La noche de mi elección, mirando con emoción al pueblo de Dios aquí reunido, recordé la palabra “sinodalidad”, que expresa felizmente la forma en la que el Espíritu modela a la Iglesia. En esta palabra resuena el syn - el con – que constituye el secreto de la vida de Dios. Dios no es soledad. Dios es “con” en sí mismo – Padre, Hijo y Espíritu Santo – y es Dios con nosotros. Al mismo tiempo, sinodalidad nos recuerda el camino – odós –porque dónde está el Espíritu hay movimiento, hay camino. Somos un pueblo en camino. Esta conciencia no nos aleja, sino que nos sumerge en la humanidad, como la levadura en la masa, que hace que toda fermente. El año de gracia del Señor, del cual es expresión el Jubileo, tiene en sí mismo este fermento. En un mundo lacerado y sin paz el Espíritu Santo nos educa, de hecho, para caminar juntos. La tierra descansará, la justicia se afirmará, los pobres se alegrarán, la paz volverá, si dejamos de movernos como depredadores, sino como peregrinos. No ya no más cada uno por su lado, sino armonizando nuestros pasos a los pasos de los demás. No consumiendo al mundo con voracidad, sino cultivándolo y custodiándolo, como nos enseña la Encíclica Laudato si’.

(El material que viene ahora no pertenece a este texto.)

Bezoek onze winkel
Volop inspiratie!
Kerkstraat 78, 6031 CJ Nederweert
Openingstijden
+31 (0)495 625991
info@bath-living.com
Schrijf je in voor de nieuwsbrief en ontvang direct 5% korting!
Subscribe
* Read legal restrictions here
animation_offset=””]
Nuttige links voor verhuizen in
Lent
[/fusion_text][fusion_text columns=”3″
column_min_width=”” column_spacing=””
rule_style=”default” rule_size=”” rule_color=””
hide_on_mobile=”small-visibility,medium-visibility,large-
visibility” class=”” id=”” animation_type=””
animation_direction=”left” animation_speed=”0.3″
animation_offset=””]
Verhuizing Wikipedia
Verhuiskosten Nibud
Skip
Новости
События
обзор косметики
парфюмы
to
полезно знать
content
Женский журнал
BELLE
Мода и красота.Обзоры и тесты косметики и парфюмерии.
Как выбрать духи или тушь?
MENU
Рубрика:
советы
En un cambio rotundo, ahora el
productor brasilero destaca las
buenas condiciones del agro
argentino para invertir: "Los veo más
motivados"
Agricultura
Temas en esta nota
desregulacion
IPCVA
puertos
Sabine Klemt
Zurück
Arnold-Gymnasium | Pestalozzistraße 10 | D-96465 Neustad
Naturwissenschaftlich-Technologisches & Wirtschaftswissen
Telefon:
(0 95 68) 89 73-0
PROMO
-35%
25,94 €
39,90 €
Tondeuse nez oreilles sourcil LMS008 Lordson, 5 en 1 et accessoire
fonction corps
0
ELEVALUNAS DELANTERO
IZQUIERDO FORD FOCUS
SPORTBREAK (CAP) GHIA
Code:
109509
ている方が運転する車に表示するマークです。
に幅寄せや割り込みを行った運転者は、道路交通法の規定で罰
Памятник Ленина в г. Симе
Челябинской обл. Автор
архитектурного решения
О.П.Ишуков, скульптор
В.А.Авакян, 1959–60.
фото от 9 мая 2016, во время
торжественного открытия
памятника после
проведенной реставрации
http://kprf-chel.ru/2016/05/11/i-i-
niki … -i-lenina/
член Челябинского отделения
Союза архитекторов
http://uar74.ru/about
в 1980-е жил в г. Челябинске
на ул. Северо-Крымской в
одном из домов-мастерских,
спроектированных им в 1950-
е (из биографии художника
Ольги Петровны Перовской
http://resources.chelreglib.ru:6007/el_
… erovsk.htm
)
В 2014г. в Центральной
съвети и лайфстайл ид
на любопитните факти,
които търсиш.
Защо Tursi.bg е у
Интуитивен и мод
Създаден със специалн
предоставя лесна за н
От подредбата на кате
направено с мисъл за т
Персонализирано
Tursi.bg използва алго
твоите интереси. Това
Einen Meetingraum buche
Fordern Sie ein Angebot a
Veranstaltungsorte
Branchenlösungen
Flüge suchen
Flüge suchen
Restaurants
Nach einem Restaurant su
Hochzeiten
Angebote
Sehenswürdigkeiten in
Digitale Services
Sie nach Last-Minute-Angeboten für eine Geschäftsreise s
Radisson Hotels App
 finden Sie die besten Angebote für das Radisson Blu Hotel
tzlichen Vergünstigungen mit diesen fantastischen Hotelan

Muy queridos todos, Dios creó el mundo para que estuviéramos juntos. “Sinodalidad” es el nombre eclesial de esta conciencia. Es el camino que pide a cada uno reconocer su propia deuda y su propio tesoro, sintiéndose parte de una totalidad, fuera de la cual todo se marchita, incluso el más original de los carismas. Miren: toda la creación existe solo en la forma del estar juntos, a veces peligroso, sin embargo, siempre un estar juntos (cf. Laudato si’, 16; 117). Y lo que nosotros llamamos “historia” cobra forma sólo en la modalidad de reunirse, de vivir juntos, a menudo lleno de desidias, sin embargo, siempre un vivir juntos. Lo contrario es mortal, pero desafortunadamente está ante nuestros ojos, todos los días. Que entonces sus asociaciones y comunidades sean gimnasios de fraternidad y participación, no solo como lugares de encuentro, sino como lugares de espiritualidad. El Espíritu de Jesús cambia al mundo porque cambia los corazones; inspira, de hecho, esa espiritualidad que repudia la autoafirmación, la murmuración, el espíritu de conflicto, el dominio de las conciencias y los recursos. El Señor es el Espíritu y donde está el Espíritu del Señor hay libertad (cf. 2 Cor 3, 17). La auténtica espiritualidad compromete por ello, al desarrollo humano integral, actualizando entre nosotros la palabra de Jesús. Donde esto ocurre, hay alegría. Alegría y esperanza.

La evangelización, queridos hermanos y hermanas, no es una conquista humana del mundo, sino la infinita gracia que se difunde por vidas cambiadas a partir del Reino de Dios. Es el camino de las bienaventuranzas, un camino que recorremos juntos, en tensión entre el “ya” y el “todavía no”, hambrientos y sedientos de justicia, pobres de espíritu, misericordiosos, mansos, puros de corazón, constructores de paz. Para seguir a Jesús por este camino elegido por Él no hacen falta patrocinadores poderosos, compromisos mundanos, estrategias emocionales. La evangelización es obra de Dios y, si a veces pasa a través de nuestras personas, es por los vínculos que hace posibles. Estén entonces vinculados profundamente a cada una de las Iglesias particulares y comunidades parroquiales donde alimentan y gastan sus carismas. Alrededor de sus Obispos y en sinergia con todos los otros miembros del cuerpo de Cristo actuaremos, entonces, en armoniosa sintonía. ¡Los desafíos que la humanidad enfrenta serán menos aterradores, el futuro será menos oscuro, el discernimiento menos difícil, si juntos obedecemos al Espíritu Santo!

Que María, Reina de los Apóstoles y Madre de la Iglesia, interceda por nosotros.